Source: The Progressive, 409 E. Main Street Wisconsin, WI 53703, Date: July 1992, Title: “Poison in the Pacific,” Author: Robert Walters
SSU Censored Researcher Pete Anderson
SYNOPSIS: In 1962, Johnston Island, a once idyllic atoll in the mid-Pacific, became the site of one of man’s most destructive experiments — the atmospheric nuclear tests conducted by the United States. Today, it is once again the site of a potentially catastrophic event — the dismantling and destruction of more than 60 million pounds of aging but increasingly deadly chemical weapons. The Johnston Atoll Chemical Agent Disposal System is a massive incinerator complex built by the Army at a cost of $240 million. This will serve as the prototype for similar facilities to be built at eight designated sites in the United States.
The 400,000 chemical weapons to be destroyed on Johnston Island were fabricated for use in World Wars I and II and then for deployment against the Soviet Union during the Cold War. Because they’re increasingly unstable, military experts fear that if not soon neutralized, they could explode or ignite spontaneously possibly causing a catastrophic accident.
Equally worrisome, the testing has not gone well. Originally, the test period was to last about 16 months, from mid1990 through late 1991. But as investigative journalist Robert Walters discovered, “Work had to be halted on 65 of the first 85 days of scheduled operations in 1990 because gas-leak monitors sounded false alarms, conveyor belts melted, the incinerator overheated and mechanical equipment failed. Last year, major repairs and modifications required a protracted shutdown.”
Meanwhile, given the anxiety and hostility among residents of communities adjacent to almost all of the eight mainland Army bases where decommissioning is scheduled to occur in the future, serious questions have arisen about whether those facilities should ever by built in the U.S. Now, thought is being given to dismantling the entire U.S. operation and moving it to Johnston Island. Not surprisingly, this prospect has made Pacific Island residents and public officials, including those in Hawaii, increasingly fearful that the region’s air, land and water will be poisoned by seepage of lethal dioxins and furans produced during the incineration process.
However, the Army is not overly concerned with the feelings of the 1,200 residents of Johnston Island: 900 of them are employees of companies holding Defense Department contracts and the other 300 are Army personnel.
When President George Bush flew to Hawaii on a political trip in 1990, he held a little-publicized meeting with the leaders of 11 small mid-Pacific nations to discuss their concern that the Johnston Island testing operation would become the sole disposal site.
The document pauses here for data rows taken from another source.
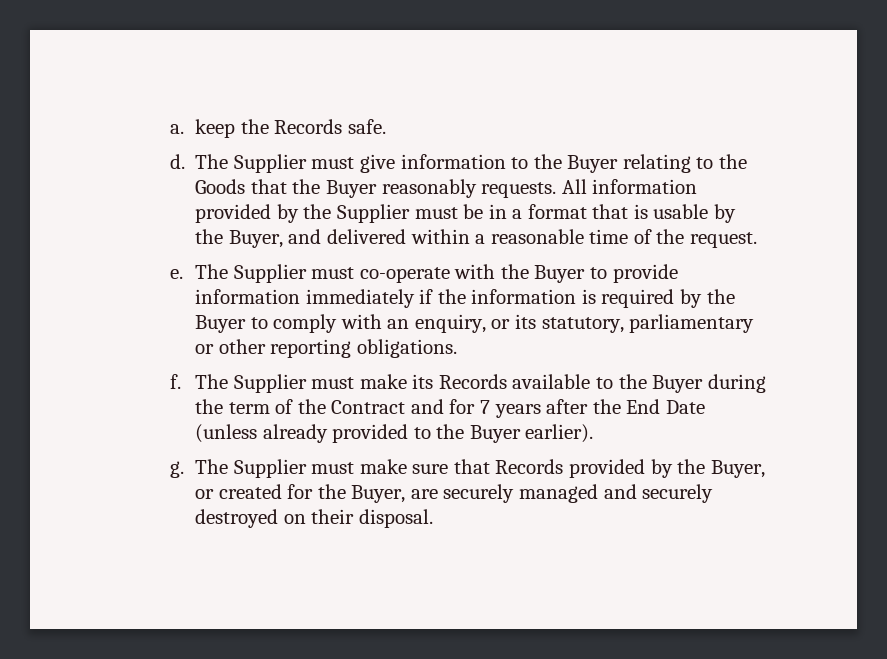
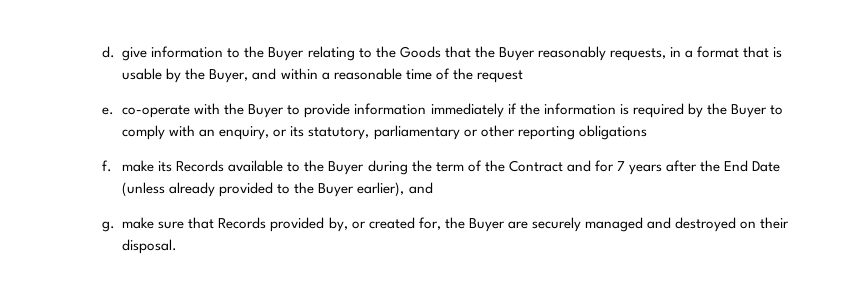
[170,119,386,138] [170,154,355,173] a. keep the Records safe. // d. The Supplier must -> [101,46,115,58] d.
[481,179,698,198] [195,204,484,223] requests. All information provided by the Supplier must be -> [609,48,666,61] requests,
[326,229,406,244] delivered -> (277, 74) none
[689,232,757,248] request. -> [476,70,523,83] request
[195,264,355,283] The Supplier must -> (114, 111) none
[356,339,457,358] obligations. -> [578,125,647,140] obligations
[195,374,355,393] The Supplier must -> (112, 166) none
[525,424,594,443] earlier). -> [357,182,433,197] earlier), and
[195,459,355,478] The Supplier must -> (115, 226) none
[650,459,765,478] [195,484,406,503] by the Buyer, or created for the Buyer, -> [328,217,505,232] by, or created for, the Buyer
[642,484,714,503] securely -> (671, 223) none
He assured the leaders that the U.S. planned to dispose of “only the chemical munitions…found in the Pacific Islands and those relatively small quantities shipped from Germany.” (One hundred thousand chemical artillery shells, originally stored in West Germany, were shipped to Johnston Island in late 1990.) Despite the President’s reassurances, there is still concern among the islanders.
COMMENTS: Investigative author Robert Walters charges that “Nothing-absolutely nothing-that occurs in the interior Pacific ,receives sufficient exposure in the media’ in any given year. The article in question was about environmental perils in the region, but other issues are equally well ignored. That’s ironic at a time when the ‘Pacific Basin’ supposedly has become so important to the rest of the world.
“In fact, all of that region’s highly publicized growth is occurring in the nations along the ocean’s rim. The interior island jurisdictions, scattered across a vast expanse of water that covers one-third of the planet’s surface, have been consigned to the status of ‘fly-over country.’ For those traveling between Seattle, Los Angeles or Chicago and Tokyo, Taipei or Hong Kong, island countries such as Nauru and Niue have become the region’s counterparts of Kansas and Nebraska-not suitable for viewing at an altitude of less than 35,000 feet.
“Understanding what occurs in the insular Pacific is especially important for citizens of the United States, which defeated Japan in World War II for rights to exercise military, economic, and cultural control over the single largest geographic feature on the face of the Earth.
“In the ensuing decades, this country has abused its position of power. It has conducted atmospheric nuclear tests that still contaminate the homes — and bodies — of innocent indigenous people, established debilitating welfare economies through the islands and now tests a discredited ‘Star Wars’ system by firing missiles from a California military base into an atoll in the Marshall Islands.
“There’s almost certainly a correlation between the lack of press coverage and the growing popularity of the insular Pacific as a venue to dump the ‘civilized world’s’ industrial, commercial and residential garbage. The physically remote location minimizes the likelihood that the news media (or others who might engage in oversight) will be on hand to report on what is occurring.”
As Walters said in his article: “Entrepreneurs from outside the region prefer to do business in the remote locations of the interior Pacific, where they’re unlikely to encounter aggressive regulators, environmentalists, curious journalists or others who might cramp their style.”